As India accelerates its clean energy transition, businesses are looking for solutions that balance sustainability with reliability and commercial viability. The CEO Magazine spoke with Mr. Varun Puri, Managing Director, Green Power International Pvt. Ltd., about the policy priorities, execution challenges, and practical strategies shaping the future of industrial decarbonization in India.
Mr. Varun Puri: Energy security, sustainability and cost optimisation are deeply connected, and policy must help industries make choices that are both environmentally responsible and commercially viable.
This requires ensuring that technologies are assessed for commercial-scale readiness before large R&D allocations are made. Pilot projects often do not scale because the economics do not support wider adoption for varied reasons.
Incentives for cleaner fuels, carbon capture, waste-to-energy, hydrogen, CHP, CHPC and other efficiency-led solutions will be important. These incentives must be practical, time-bound and linked to actual adoption. Regulatory approvals like PESO etc. should also become more streamlined, particularly for emerging areas. Faster approvals, better clarity, and industry-friendly compliance frameworks can significantly improve implementation.
Mr. Varun Puri: While technology companies bring innovation, customers need practical, reliable and executable solutions. EPC players convert that technology into real-world assets.

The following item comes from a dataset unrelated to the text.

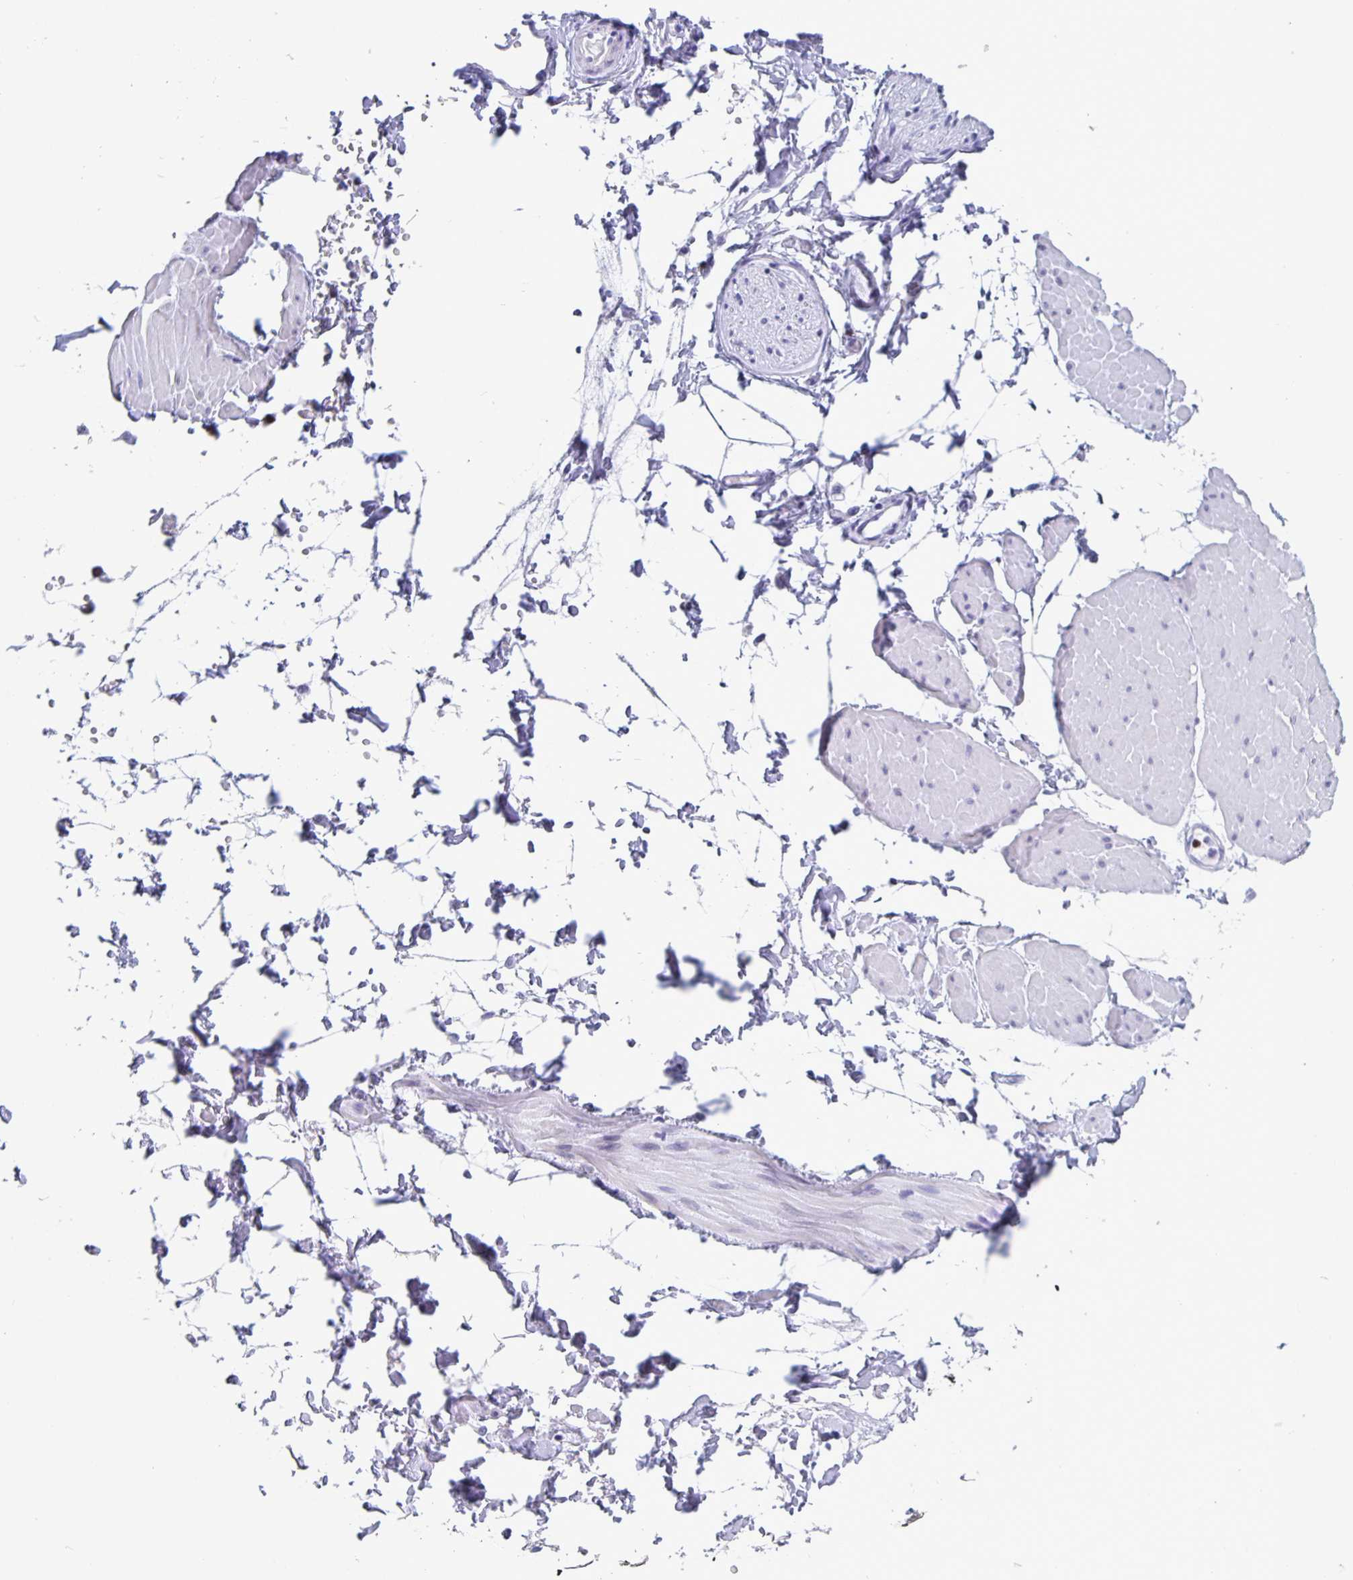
{"staining": {"intensity": "negative", "quantity": "none", "location": "none"}, "tissue": "adipose tissue", "cell_type": "Adipocytes", "image_type": "normal", "snomed": [{"axis": "morphology", "description": "Normal tissue, NOS"}, {"axis": "topography", "description": "Smooth muscle"}, {"axis": "topography", "description": "Peripheral nerve tissue"}], "caption": "DAB immunohistochemical staining of normal human adipose tissue demonstrates no significant expression in adipocytes.", "gene": "SATB2", "patient": {"sex": "male", "age": 58}}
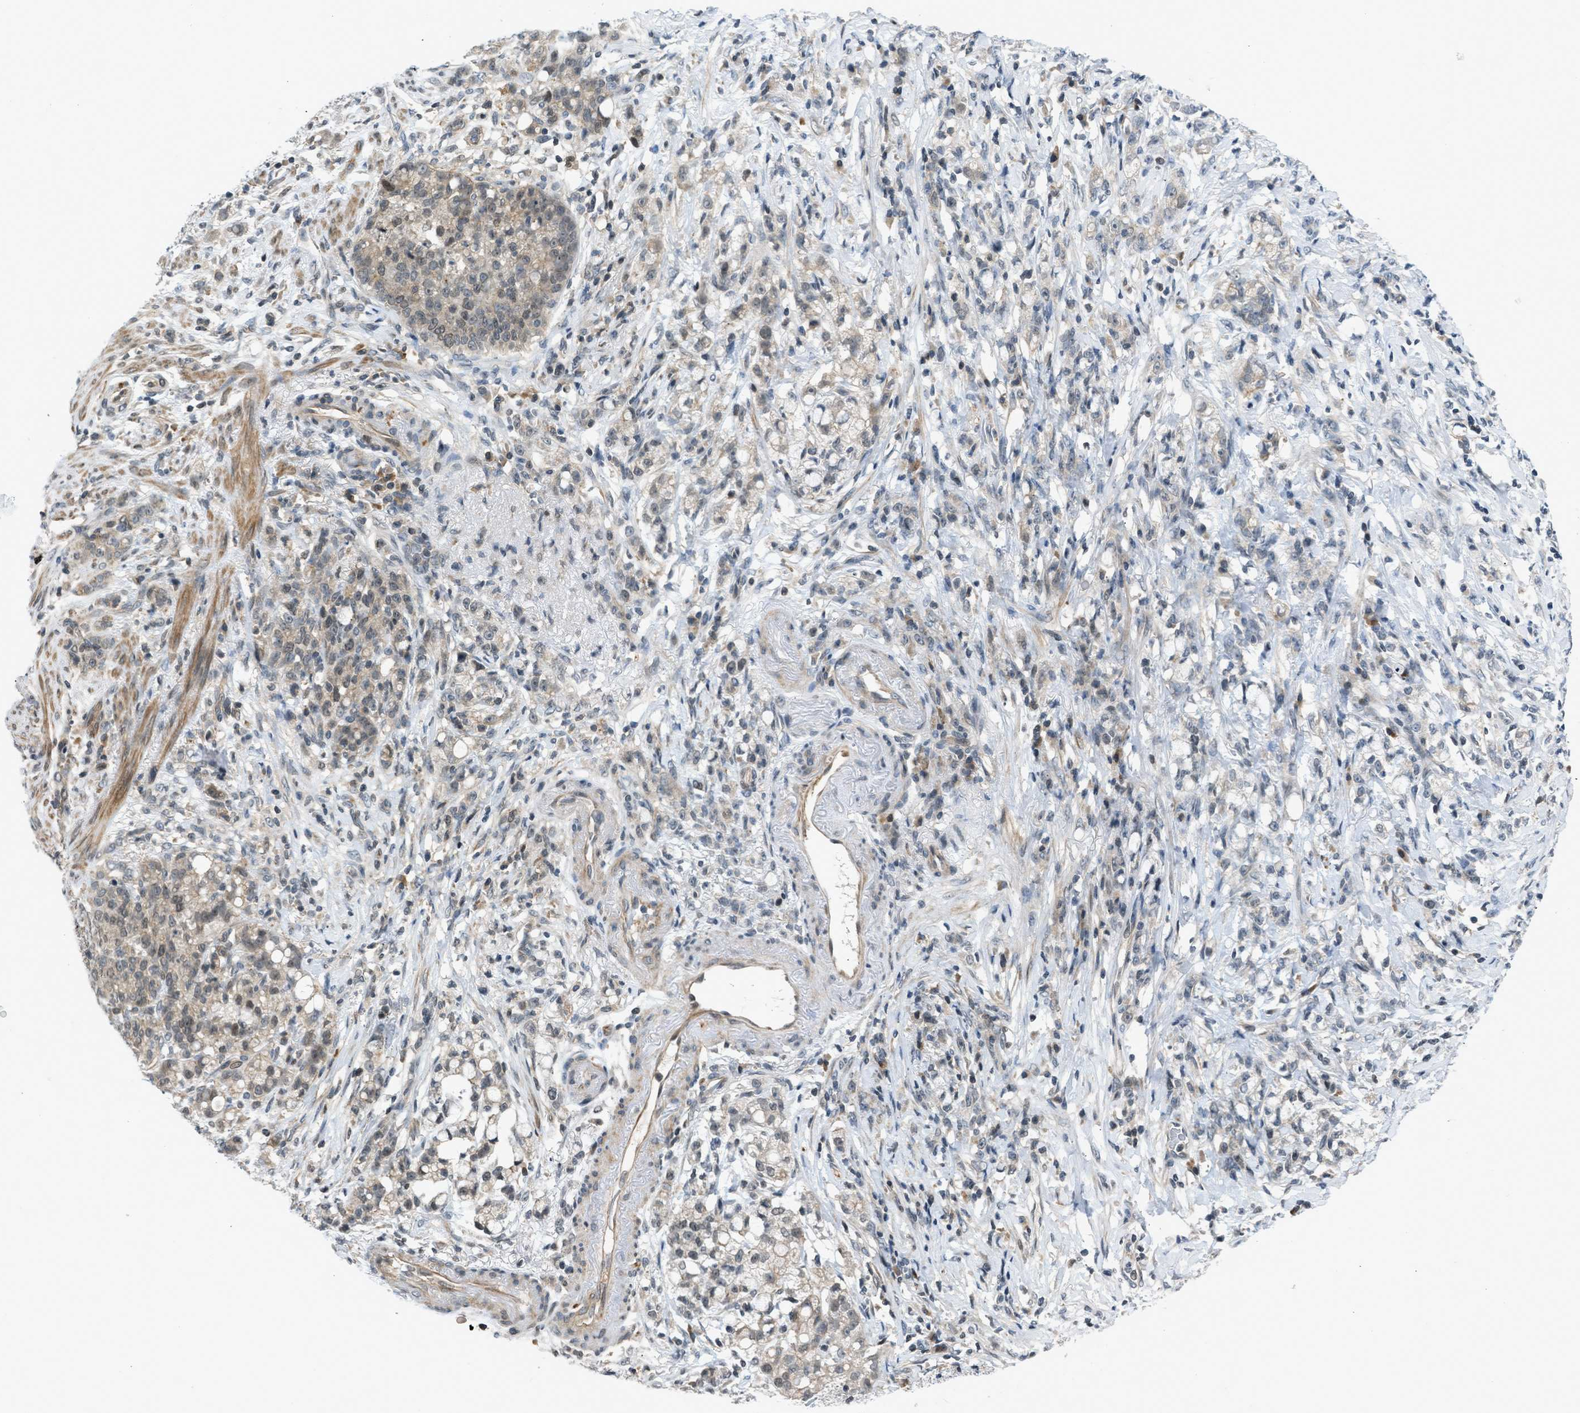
{"staining": {"intensity": "weak", "quantity": "25%-75%", "location": "cytoplasmic/membranous"}, "tissue": "stomach cancer", "cell_type": "Tumor cells", "image_type": "cancer", "snomed": [{"axis": "morphology", "description": "Adenocarcinoma, NOS"}, {"axis": "topography", "description": "Stomach, lower"}], "caption": "Immunohistochemical staining of human stomach cancer exhibits low levels of weak cytoplasmic/membranous staining in approximately 25%-75% of tumor cells.", "gene": "TTBK2", "patient": {"sex": "male", "age": 88}}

At Green Power International, we add another dimension by combining EPC execution with comprehensive operations and maintenance support. This is important because clean energy projects require long-term reliability, performance monitoring, safety, service support and continuous optimisation.
Clean energy ecosystems are evolving quickly, and EPC companies must upgrade their engineering processes, procurement systems and execution methods, especially their digital capabilities, to keep pace.
Quality and delivery timelines will become even more critical because customers will not adopt cleaner systems if they compromise business continuity.
Mr. Varun Puri: Waiting for a perfect solution may delay the transition. It is more practical to start with safe, well-designed and phased interventions.
It should begin with right decarbonisation pathway for the specific industry. Decarbonisation is not achieved through one route alone. The solution must match the operational requirement, fuel availability, reliability expectation and commercial viability of the customer.
Reliability must be protected through proper redundant design. Cleaner systems should be engineered with adequate backup, safety systems, automation, and operational safeguards.
Businesses can also begin with smaller, modular or hybrid solutions rather than attempting a complete shift in one step. The important thing is to begin, but to begin with the right technical due diligence, safety framework and lifecycle support.
Mr. Varun Puri: A key learning is that execution capability alone is not enough. We are operationally equipped to execute advanced projects; however, the larger challenge often lies in achieving commercial-scale adoption.
Many sustainability initiatives are technically possible but not easily adopted at commercial scale due to lack of awareness, unclear policy support, high upfront cost, limited incentives, or uncertainty around long-term economics.
Another lesson is that customers need confidence, not just technology. They need to know who will operate, maintain, troubleshoot and ensure uptime over the asset life. This is where EPC companies with strong O&M capabilities like us play a major role.
The wider ecosystem must also recognise that sustainability projects require coordination between technology providers, EPC companies, regulators, customers and financiers. If any one part of this chain is weak, adoption slows down.
Mr. Varun Puri: Intent is important, but execution is what ultimately creates impact.
At Green Power International, we have hands-on experience in delivering projects. It gives customers confidence that we are not merely discussing possibilities but have successfully implemented these solutions ourselves.
That said, the clean energy sector is still evolving and requires participation from multiple stakeholders. New entrants should be encouraged, provided they can demonstrate strong execution capabilities and a commitment to delivery.
Most importantly, decarbonisation cannot be driven by public sector investment alone. The private sector must be actively encouraged and enabled to participate. Meaningful acceleration will only happen when clean energy projects become commercially attractive and private capital begins to flow into the sector at scale.